Suffice to say, a combination of phi and beta phenomenon is what causes our perception of motion cinema.
Flicker Fusion Threshold
Flicker fusion threshold is the frequency at which an intermittent light stimulus appears to be completely steady to the human eye. My example at the beginning is a simplified version of this. Unfortunately, there are six parameters that can change this value:
- Frequency of modulation
- Amplitude of modulation – Intensity of illumination
- Maximum illumination intensity
- Wavelength of illumination
- Position of the retina at which stimulation occurs
- Degree of light or dark adaptation
The maximum fusion frequency for rod-mediated vision is about 15 Hz. The maximum fusion frequency for cone-based vision is about 60Hz. This corresponds to between 30 to 120 fps.
Various agencies have conducted tests of their own to find the ideal frame rate for cinema.
- Thomas Edison believed that 46 fps was the minimum for strain-free vision.
- James Cameron believes shooting in 60fps will heighten the sense of reality for stereoscopic film.

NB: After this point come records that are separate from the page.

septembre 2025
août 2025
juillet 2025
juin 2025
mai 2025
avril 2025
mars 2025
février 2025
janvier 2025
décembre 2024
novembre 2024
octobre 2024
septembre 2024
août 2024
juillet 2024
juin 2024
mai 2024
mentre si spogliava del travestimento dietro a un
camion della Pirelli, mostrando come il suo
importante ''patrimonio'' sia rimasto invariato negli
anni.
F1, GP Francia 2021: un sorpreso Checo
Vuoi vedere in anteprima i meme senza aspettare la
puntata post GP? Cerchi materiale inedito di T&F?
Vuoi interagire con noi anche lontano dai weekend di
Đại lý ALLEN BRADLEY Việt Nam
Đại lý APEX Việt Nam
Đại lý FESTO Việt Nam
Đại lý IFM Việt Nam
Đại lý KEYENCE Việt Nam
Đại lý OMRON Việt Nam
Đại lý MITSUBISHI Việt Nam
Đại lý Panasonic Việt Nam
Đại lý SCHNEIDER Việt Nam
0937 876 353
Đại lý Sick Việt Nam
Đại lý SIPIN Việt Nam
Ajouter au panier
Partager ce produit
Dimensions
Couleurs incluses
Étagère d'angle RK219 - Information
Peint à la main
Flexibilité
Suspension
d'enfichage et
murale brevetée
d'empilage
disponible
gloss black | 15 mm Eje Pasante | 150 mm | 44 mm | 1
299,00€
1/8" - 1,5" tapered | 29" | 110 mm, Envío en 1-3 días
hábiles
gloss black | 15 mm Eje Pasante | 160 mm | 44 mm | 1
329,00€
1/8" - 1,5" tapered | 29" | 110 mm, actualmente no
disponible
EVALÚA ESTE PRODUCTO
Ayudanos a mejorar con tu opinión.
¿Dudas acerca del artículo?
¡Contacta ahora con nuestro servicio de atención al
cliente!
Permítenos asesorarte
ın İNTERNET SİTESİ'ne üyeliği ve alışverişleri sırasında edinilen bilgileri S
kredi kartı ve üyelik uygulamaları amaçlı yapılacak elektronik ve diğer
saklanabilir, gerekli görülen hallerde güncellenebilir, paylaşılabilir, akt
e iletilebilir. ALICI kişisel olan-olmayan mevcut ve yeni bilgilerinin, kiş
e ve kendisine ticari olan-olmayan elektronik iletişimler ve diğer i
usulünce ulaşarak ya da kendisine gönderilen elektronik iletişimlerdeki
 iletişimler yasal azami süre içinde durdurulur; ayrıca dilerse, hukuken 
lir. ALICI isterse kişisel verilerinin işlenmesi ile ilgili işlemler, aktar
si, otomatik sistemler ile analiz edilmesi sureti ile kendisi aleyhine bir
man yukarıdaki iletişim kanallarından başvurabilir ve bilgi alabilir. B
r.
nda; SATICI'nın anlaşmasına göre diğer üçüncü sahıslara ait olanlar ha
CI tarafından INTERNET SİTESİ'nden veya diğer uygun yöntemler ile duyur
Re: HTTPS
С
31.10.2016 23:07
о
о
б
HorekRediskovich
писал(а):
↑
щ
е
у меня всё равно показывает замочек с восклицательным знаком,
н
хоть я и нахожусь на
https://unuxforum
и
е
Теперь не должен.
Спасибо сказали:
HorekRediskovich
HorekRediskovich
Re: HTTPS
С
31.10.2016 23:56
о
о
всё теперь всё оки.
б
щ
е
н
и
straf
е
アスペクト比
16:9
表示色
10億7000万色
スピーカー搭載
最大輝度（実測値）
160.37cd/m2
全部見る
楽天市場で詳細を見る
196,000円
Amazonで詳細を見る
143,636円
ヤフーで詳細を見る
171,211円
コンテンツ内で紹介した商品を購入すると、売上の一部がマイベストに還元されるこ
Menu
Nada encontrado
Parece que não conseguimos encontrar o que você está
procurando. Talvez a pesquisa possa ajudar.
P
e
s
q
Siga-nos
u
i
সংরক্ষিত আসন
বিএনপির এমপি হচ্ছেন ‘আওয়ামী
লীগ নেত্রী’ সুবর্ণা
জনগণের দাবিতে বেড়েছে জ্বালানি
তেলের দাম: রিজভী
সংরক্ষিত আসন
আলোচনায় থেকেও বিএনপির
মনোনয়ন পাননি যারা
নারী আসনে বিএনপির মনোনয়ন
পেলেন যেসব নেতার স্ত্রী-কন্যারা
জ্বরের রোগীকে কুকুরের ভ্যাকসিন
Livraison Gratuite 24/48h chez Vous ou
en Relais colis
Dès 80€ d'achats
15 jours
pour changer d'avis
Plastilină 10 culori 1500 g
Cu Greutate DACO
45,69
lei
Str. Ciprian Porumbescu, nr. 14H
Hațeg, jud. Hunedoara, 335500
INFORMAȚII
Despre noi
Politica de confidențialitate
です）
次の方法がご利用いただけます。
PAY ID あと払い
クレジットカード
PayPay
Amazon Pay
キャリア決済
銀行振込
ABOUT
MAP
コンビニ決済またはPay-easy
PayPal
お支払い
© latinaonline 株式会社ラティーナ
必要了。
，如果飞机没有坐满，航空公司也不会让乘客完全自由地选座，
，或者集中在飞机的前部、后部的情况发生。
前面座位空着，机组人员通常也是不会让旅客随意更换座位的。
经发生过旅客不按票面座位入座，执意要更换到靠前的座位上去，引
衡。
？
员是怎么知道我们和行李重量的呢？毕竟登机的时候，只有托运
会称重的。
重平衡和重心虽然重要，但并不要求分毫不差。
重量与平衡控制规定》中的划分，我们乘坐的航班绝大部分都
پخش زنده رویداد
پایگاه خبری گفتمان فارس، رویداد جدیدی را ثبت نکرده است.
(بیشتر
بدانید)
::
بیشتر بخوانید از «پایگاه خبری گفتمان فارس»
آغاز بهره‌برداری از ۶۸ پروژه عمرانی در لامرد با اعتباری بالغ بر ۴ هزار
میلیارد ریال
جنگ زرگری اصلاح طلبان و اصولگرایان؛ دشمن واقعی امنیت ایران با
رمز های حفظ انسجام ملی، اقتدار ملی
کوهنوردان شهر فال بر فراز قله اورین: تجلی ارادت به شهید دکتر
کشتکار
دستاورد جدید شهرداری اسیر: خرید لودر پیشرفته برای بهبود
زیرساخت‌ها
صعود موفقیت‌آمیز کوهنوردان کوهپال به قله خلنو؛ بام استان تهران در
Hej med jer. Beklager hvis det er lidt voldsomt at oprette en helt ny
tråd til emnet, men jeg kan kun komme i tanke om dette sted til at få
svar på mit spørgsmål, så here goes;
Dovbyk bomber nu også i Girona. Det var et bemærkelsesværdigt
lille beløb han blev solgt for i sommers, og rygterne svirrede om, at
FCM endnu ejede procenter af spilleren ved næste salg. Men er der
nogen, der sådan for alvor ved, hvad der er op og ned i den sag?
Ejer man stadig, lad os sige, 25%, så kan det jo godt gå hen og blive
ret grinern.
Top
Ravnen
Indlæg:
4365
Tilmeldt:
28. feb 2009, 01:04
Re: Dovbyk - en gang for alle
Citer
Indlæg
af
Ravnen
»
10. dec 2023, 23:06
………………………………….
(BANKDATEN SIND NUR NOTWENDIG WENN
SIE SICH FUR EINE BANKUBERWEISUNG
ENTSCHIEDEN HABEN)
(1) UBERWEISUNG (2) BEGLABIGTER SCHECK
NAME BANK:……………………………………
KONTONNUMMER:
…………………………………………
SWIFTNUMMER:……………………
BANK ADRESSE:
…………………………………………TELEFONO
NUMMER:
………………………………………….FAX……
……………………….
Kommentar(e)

- Douglas Trumbull, the developer of Showscan, discovered that as the speed of projection ramped up, so did the emotional response, peaking at 72 fps. In fact, movies shot on 24 fps are usually projected at 48 fps or 72 fps.
- BBC Research had successfully demonstrated in 2008 that increasing the frame rate can significantly improve the portrayal of motion even at standard definition. Their tests were conducted by shooting 300 fps on a Phantom V5.1 camera, but displayed at 100 fps on a Christie Mirage S+4K projector due to limitations in display technology.
Considering all of the above, I believe the frame rate of the human eye is about 120 fps.
- Through EEG, we know that beta waves lie between 13 to 30 Hz, which corresponds to 25 to 60 Fps.
- Through phi phenomenon and beta movement, the maximum fusion frequency of the eye corresponds to 60 Hz, or about 120 fps.
- Practical testing by eminent agencies have shown that the frame rate must be above 60 fps, and even above 100 fps to take full advantage of the high spatial resolutions.